Finnish national broadcaster will transmit blockchain over terrestrial digital TV network

Encrypted self-canning canned thermometer. I say thermometer because everybody thinks it’s a can opener, but nobody understands what it does.

I am still trying to understand the concepts of bitcoin, so my answer may not be exactly accurate.

You do not have to process the entire blockchain. It is there only to verify the transactions; you need only last couple of blocks to gain reasonable certainty. You can technically work with only the latest block and add to that one, with the risk of the transaction being later rejected by the system if the block used is somewhat invalid. Blockchain forking can happen, but the shorter branches then get cut off (though they apparently remain in the blockchain itself for the purpose of verification?) and recalculated into the longest one over time; a clever scheme for solving timing issues and allowing semi-offline processing of the transactions.

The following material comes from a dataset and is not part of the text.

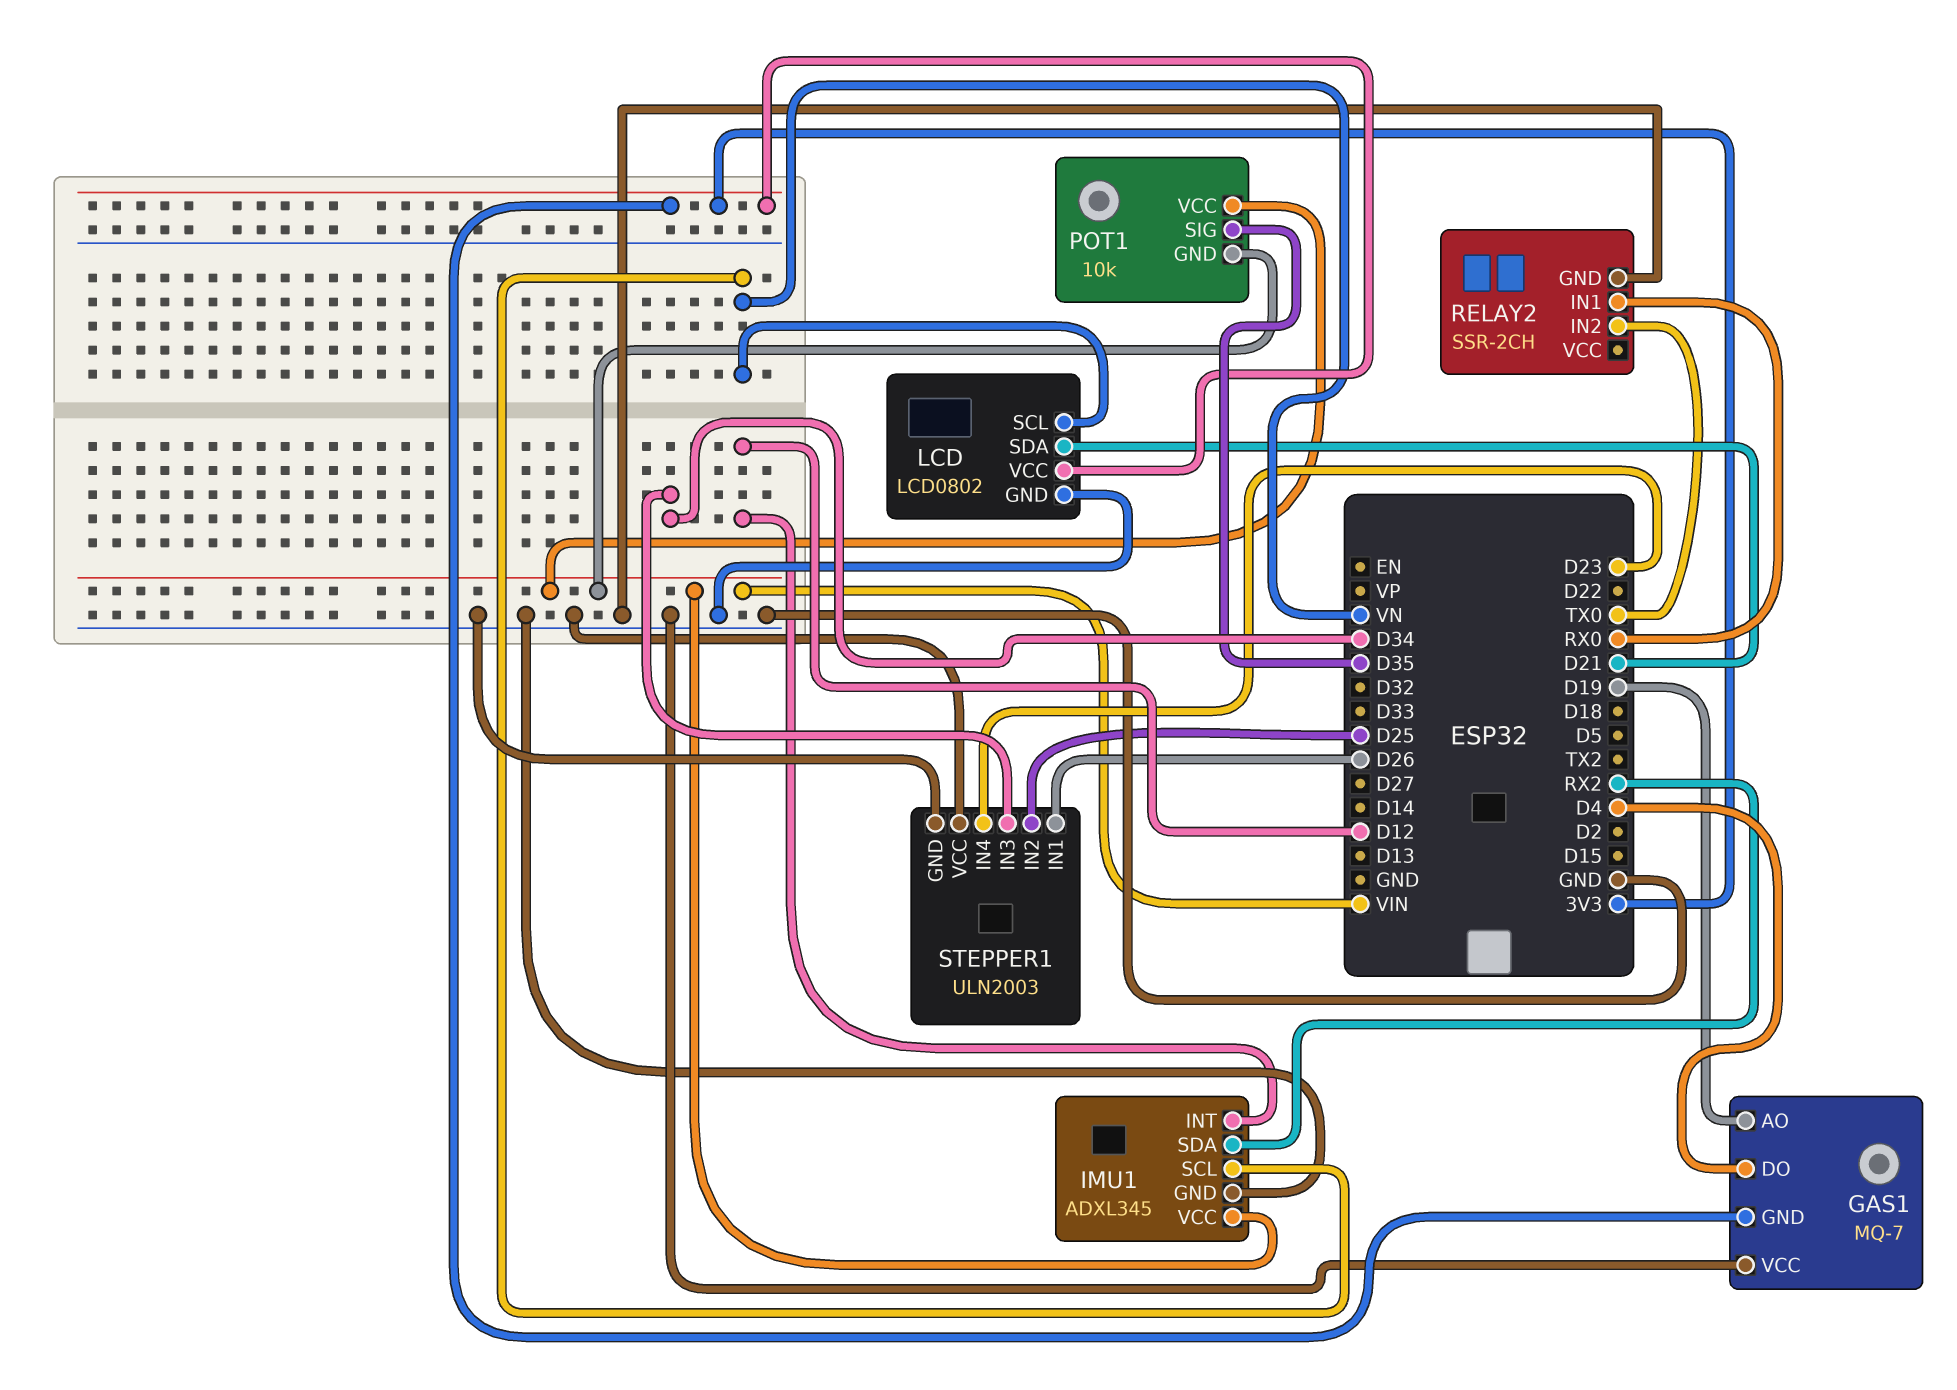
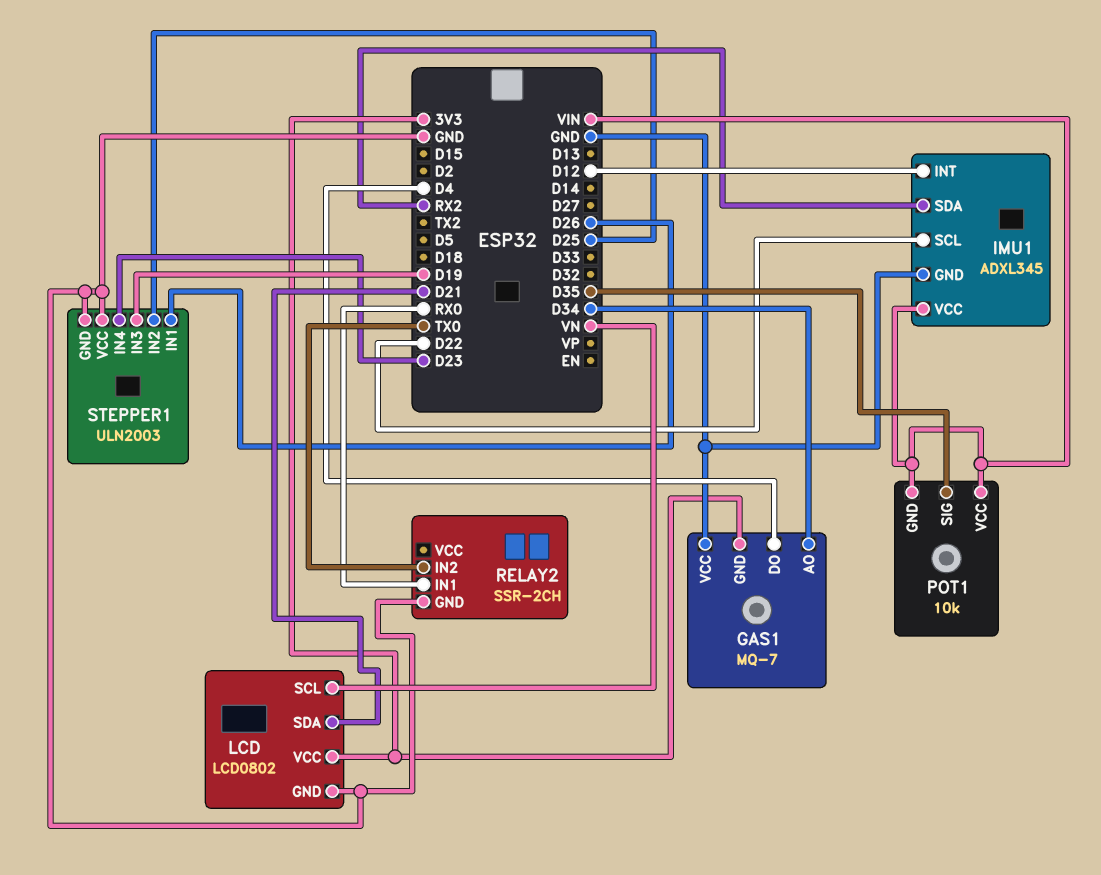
GAS1 pin AO: D19 -> D34
IMU1 pin SCL: VN -> D22
STEPPER1 pin IN3: D34 -> D19

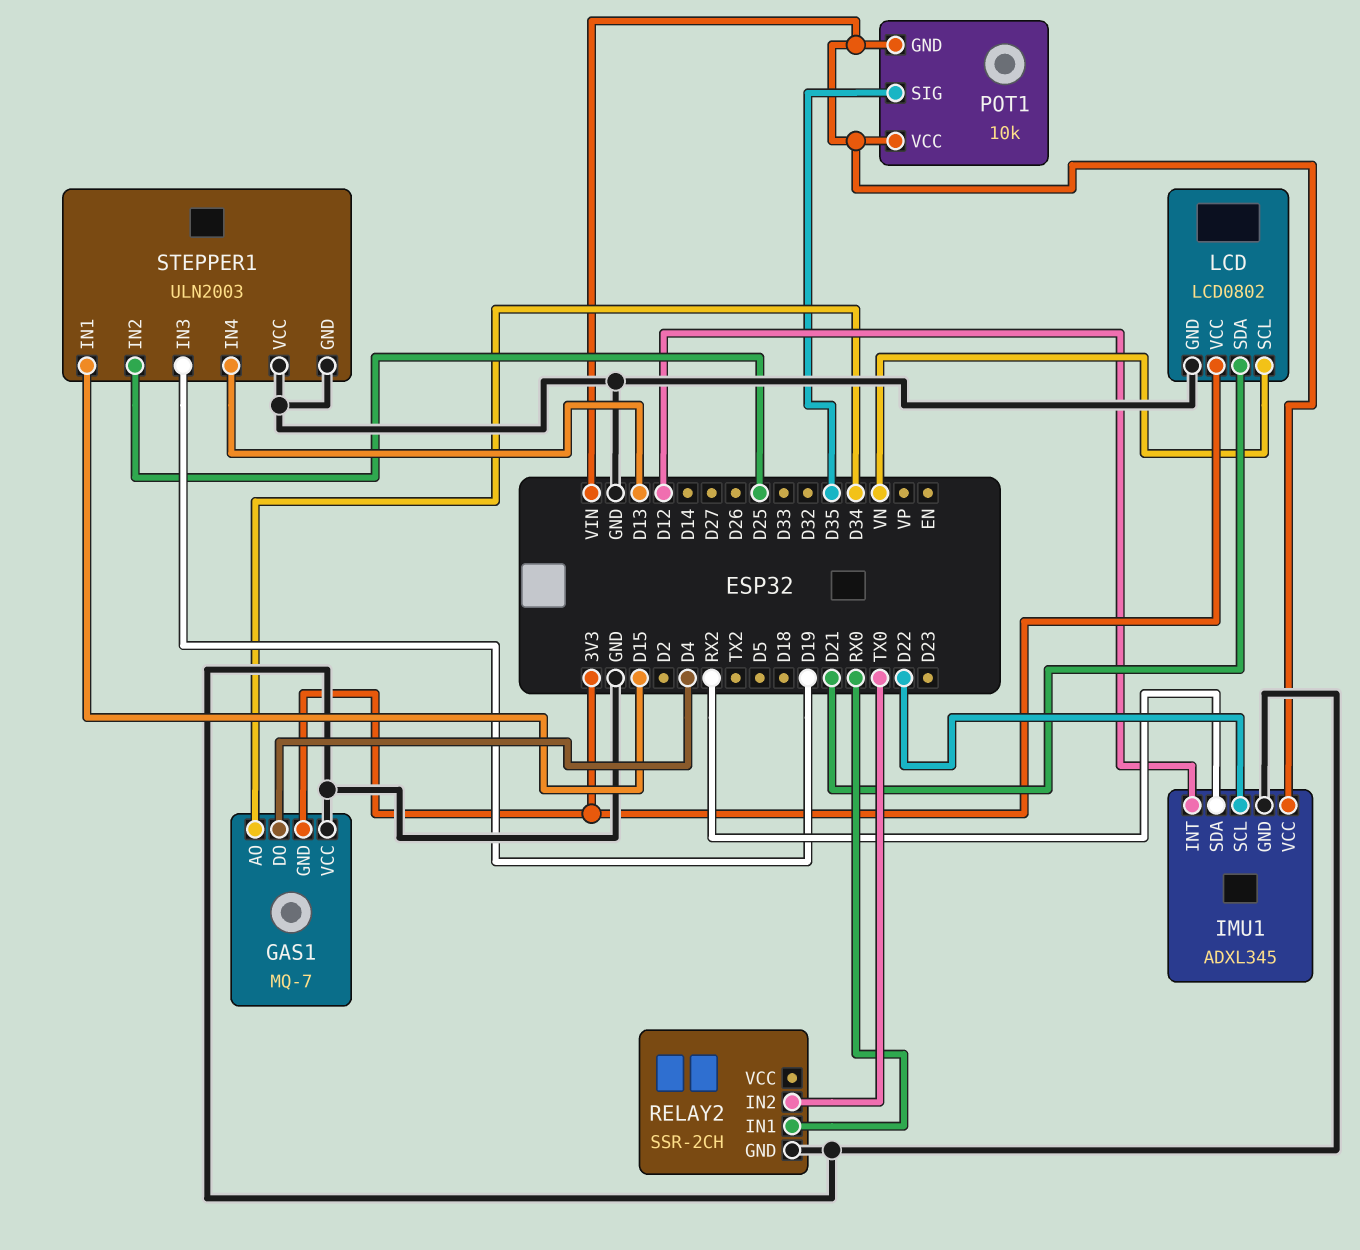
STEPPER1 pin IN1: D26 -> D15
STEPPER1 pin IN4: D23 -> D13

The blocks consist of larger number of individual transactions. These are queued when created, then processed into blocks in quasi-online matter. The blocks are chained in a way that each block refers to the previous block, and records its hash as part of itself. The chain of hashes then can be verified, starting from the initial block.

An important thing is that there is no encryption used in the scheme; only the one-way hash functions.

More data here:
https://en.bitcoin.it/wiki/Block_chain

There are also some blockchain explorers.
Check out this one:


Or this one:
https://www.biteasy.com/ - has even a realtime scrolling of transactions under the query field. Though you may have to wait for a while until something appears there. But then you can click on the transaction and details show up.
Clicking around the links of the blockchain explorers, for the accounts and transactions, together with referencing to the Bitcoin wiki, should make it at least somewhat understandable.

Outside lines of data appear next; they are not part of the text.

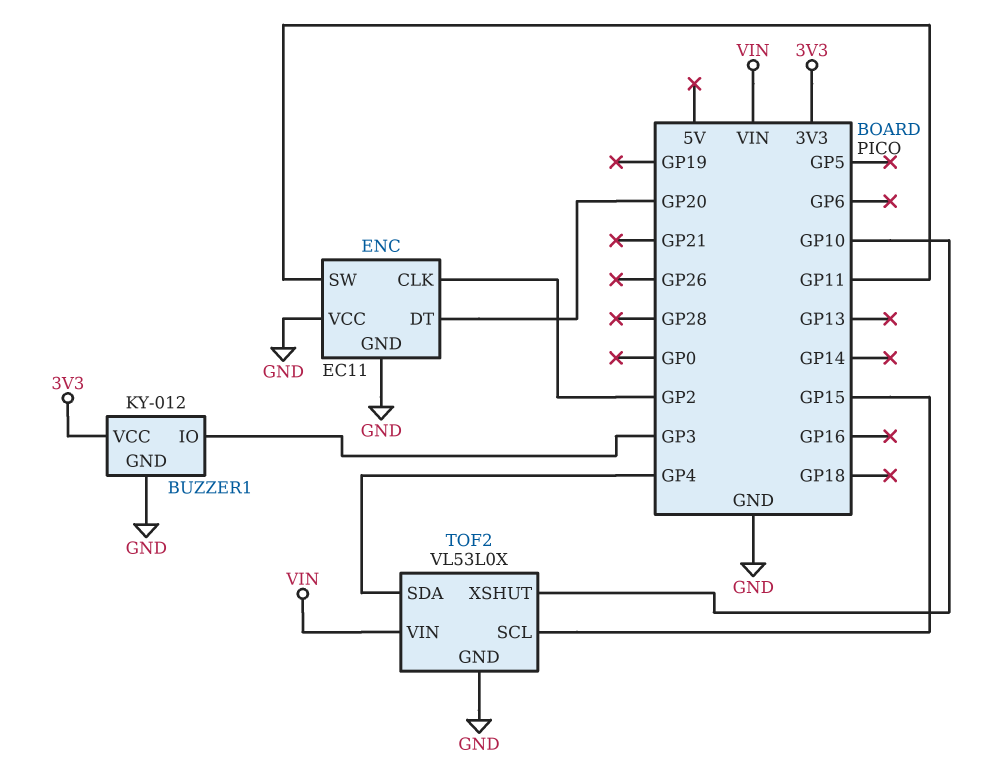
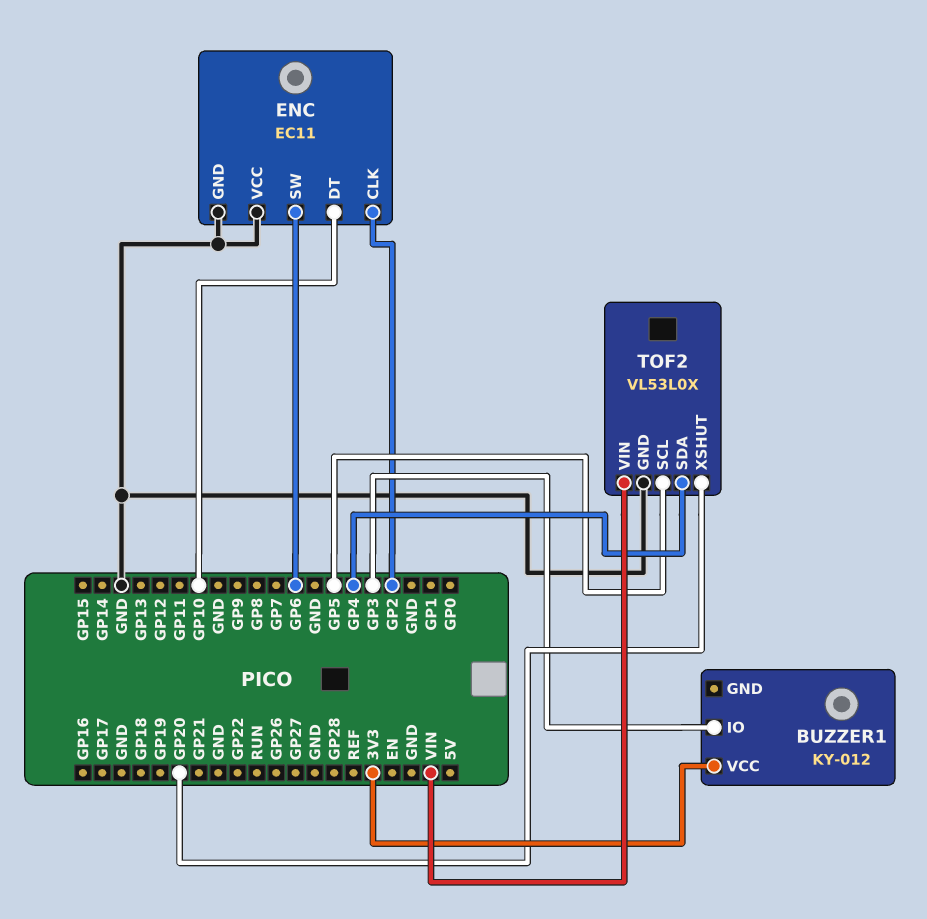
BUZZER1 pin GND: GND -> none
ENC pin DT: GP20 -> GP10
ENC pin SW: GP11 -> GP6
TOF2 pin SCL: GP15 -> GP5
TOF2 pin XSHUT: GP10 -> GP20

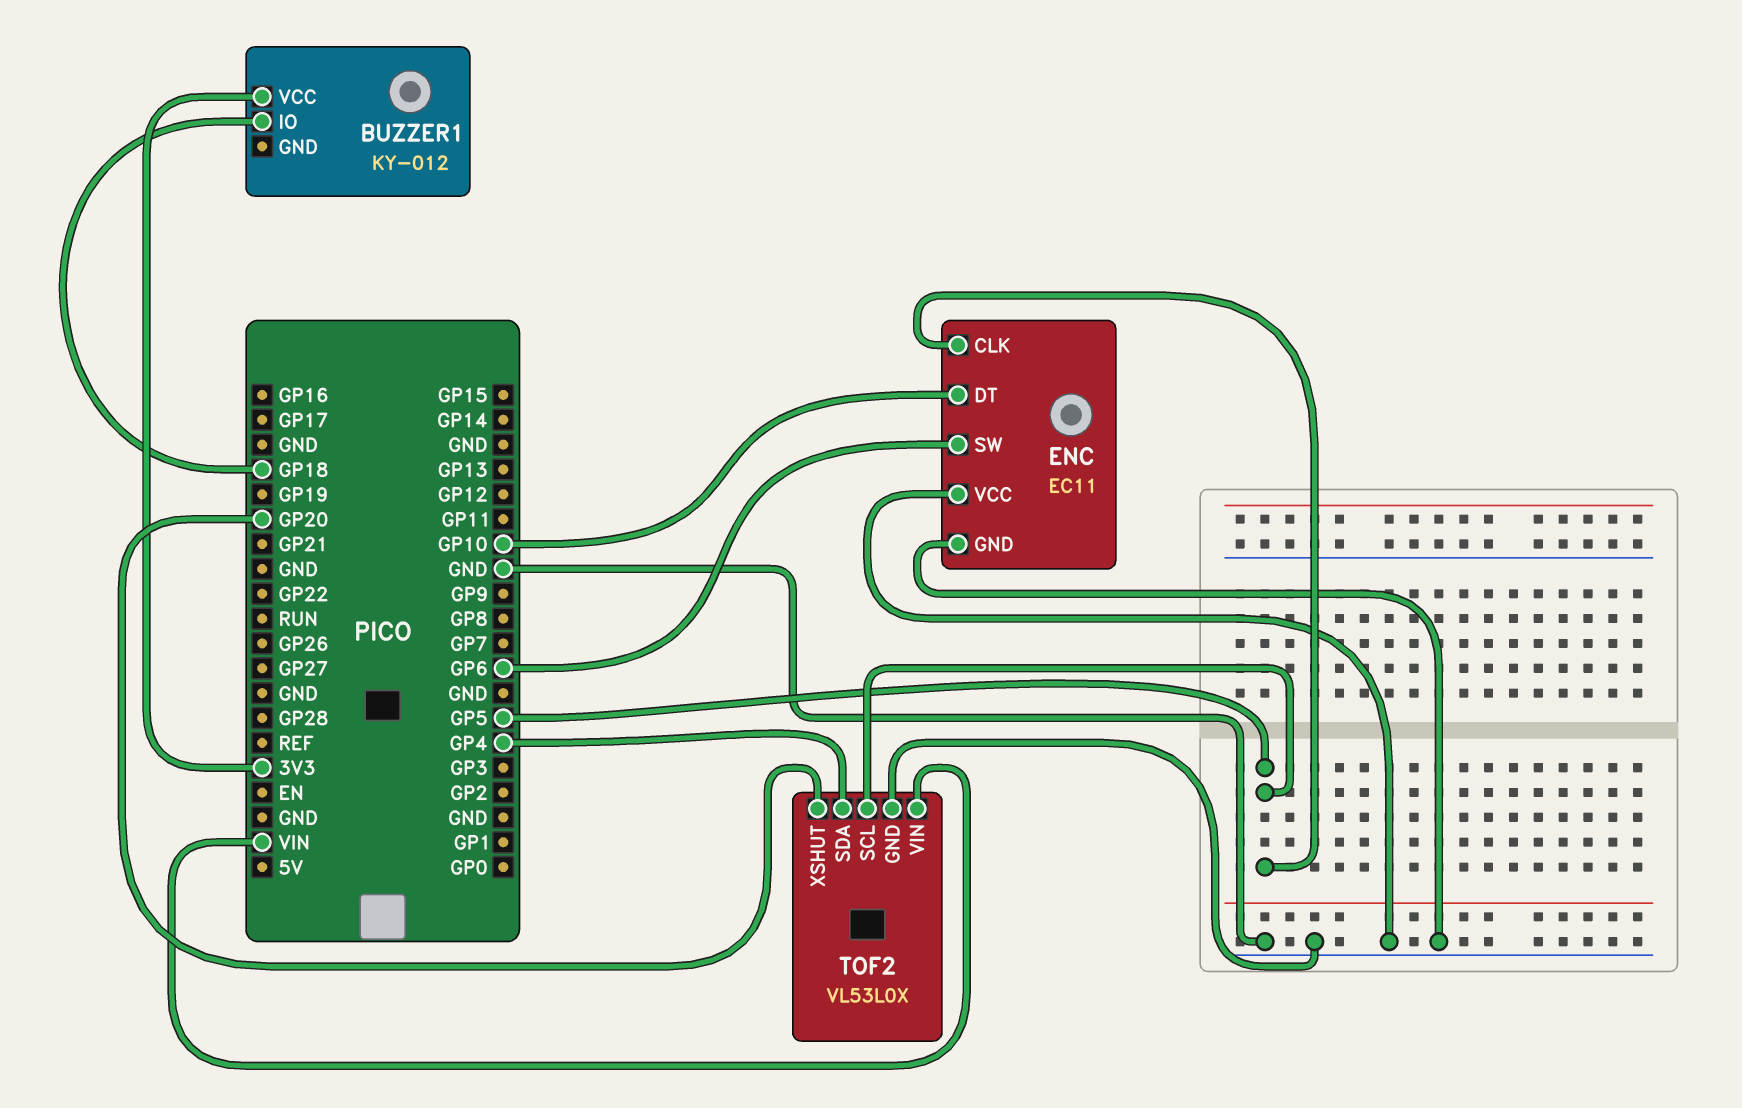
BUZZER1 pin IO: GP3 -> GP18
ENC pin CLK: GP2 -> GP5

A quite understandable video here:

(todo: watch the other ones too)

For example, you can distribute the big, constant part of the blockchain using a sneakernet with people carrying thumbdrives or BluRay disks, and then broadcast the realtime updates using something slower, e.g. a FM transmitter rigged up from a Raspberry Pi. (Or a million of other ways using software-defined radio. You can even use classical shortwave broadcasts, in the Voice of America way, using a sufficiently strong AM transmitter in a country that has a beef with the other countries who want to keep Bitcoin suppressed.

This is a proof of concept using real-world transmitters, in order to iron out the kinks under peaceful conditions, instead of risking leaving it for later and then doing bugs-prone dev job under adversarial conditions. If it works, more variants in more countries are likely to follow.

That may be somewhat true today but not for tomorrow. History is littered with such certain claims turned into ashes.

It is much easier to implement a low-bandwidth channel than a high-bandwidth one.

Also, in resource-constrained environments the bandwidth can be limited regardless of the wealth of the user. A middle-of-nowhere scenario with a 9600 bps satellite modem can be an example.

Another scenario may involve using ultra-low power communication (QRPp). I can imagine a scenario where e.g. Iran or China or some privately owned island/country is broadcasting the blockchain to the Formerly Free West at couple megawatts of AM power or over a satellite or via Moon bounce, and the individual to-do transactions are sent back via QRPp slowly at few milliwatts to avoid direction-finding by the state police.

I also feel regrets that I did not buy some BTC back when they were a dime a dozen but I don’t feel such schadenfreude over the real-world costs. I feel the same about investing (okay, NOT investing) into copper or gallium.

In turn, I feel happy (and with significant degree of the mentioned schadenfreude) that BTC makes the governments and banks scrambling around with little idea what to do with it.

{FACEPALM}!!! Thanks! You even got exactly the same link that I ended up not pasting into the editor (and not proofreading after myself - never think any kind of mistake is below you).

I don’t feel any schadenfreude over them paying, I just have severe issues with what the inevitable results of Bitcoin are. Some of which we’ve already seen, some of which are clearly on the horizon but haven’t been quite as obvious yet (the amplification of the “rich get richer, poor can’t get a leg up” problem) but will be impossible to ignore in short order.

For the government end of it … *shrugs*

For the bank end, I will never stop laughing.

We will see (already are seeing) some interesting ripples the BTC will cause in the economy in general. Both the good and the bad. But what is certain is that it disrupts the stagnant, putrescent status quo of monetary-government systems. No Visa that can interfere with a transaction for Wikileaks, no official than can prevent a transaction between two consenting users from countries that said official claims are in an enemy relation. So if you have a friend in Cuba, nobody can stop you or him to exchange money. (Full disclosure: I despise general embargos, even more than I despise nation-states and their puny arbitrary borders.)

I was hoping for something like this for ages, since the Cypherpunks laid down the theory, to augment the existing systems for value storage and transfer. Let’s see how it will hold.

Maybe in few years the broadcaster will be paid in BTC instead of EUR.